2. AI in Saudi schools
Artificial intelligence (AI) is set to transform education in Saudi.
The coronavirus disease (COVID-19) pandemic and the closure of schools has made digital learning a high priority for the country.
Numou Center for Education, in Dhahran, has teamed up with Century Tech, a London-based education company, to create a new AI-powered learning platform designed specifically for the needs of Saudi students.
A number of Saudi education institutions already use the platform in English but Numou is creating customized AI-powered instructional materials for studying the Arabic language, as well as Arabic mathematics and science content.
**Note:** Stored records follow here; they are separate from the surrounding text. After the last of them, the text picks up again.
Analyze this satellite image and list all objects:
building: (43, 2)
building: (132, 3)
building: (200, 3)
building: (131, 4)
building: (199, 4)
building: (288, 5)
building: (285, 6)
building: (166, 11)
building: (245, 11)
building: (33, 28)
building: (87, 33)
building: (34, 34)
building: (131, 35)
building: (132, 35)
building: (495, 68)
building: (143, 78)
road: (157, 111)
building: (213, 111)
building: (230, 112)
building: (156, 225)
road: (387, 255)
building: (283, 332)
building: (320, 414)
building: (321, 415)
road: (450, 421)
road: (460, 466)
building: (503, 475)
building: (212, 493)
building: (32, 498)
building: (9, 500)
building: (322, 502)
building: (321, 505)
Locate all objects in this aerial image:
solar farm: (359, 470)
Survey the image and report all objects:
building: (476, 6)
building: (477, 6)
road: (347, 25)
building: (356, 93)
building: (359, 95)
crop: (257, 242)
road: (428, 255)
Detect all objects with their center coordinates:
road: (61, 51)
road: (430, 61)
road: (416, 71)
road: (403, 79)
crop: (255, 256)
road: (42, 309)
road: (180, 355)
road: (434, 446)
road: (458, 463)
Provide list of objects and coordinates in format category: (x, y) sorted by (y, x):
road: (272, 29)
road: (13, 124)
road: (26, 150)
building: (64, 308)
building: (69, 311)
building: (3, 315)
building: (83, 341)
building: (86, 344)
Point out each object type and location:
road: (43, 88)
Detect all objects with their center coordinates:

The system automates the marking of students’ work and assists with planning and other administration, saving teachers hours every week.
3. Online education, the new norm
Ozhan Toktas, Managing Director for Pearson Middle East told AMEinfo that more than 3 in 4 people believe that education will fundamentally change as a result of the COVID-19 pandemic.
“Our Global Learner Survey 2020 showed that 88% of the learners worldwide now say that online learning will be a permanent part of Education at all levels in the future,” Toktas said.
“But globally, 67% of learners see education as lagging behind in the technology game, with education institutions being less effective at using technology than other industries.”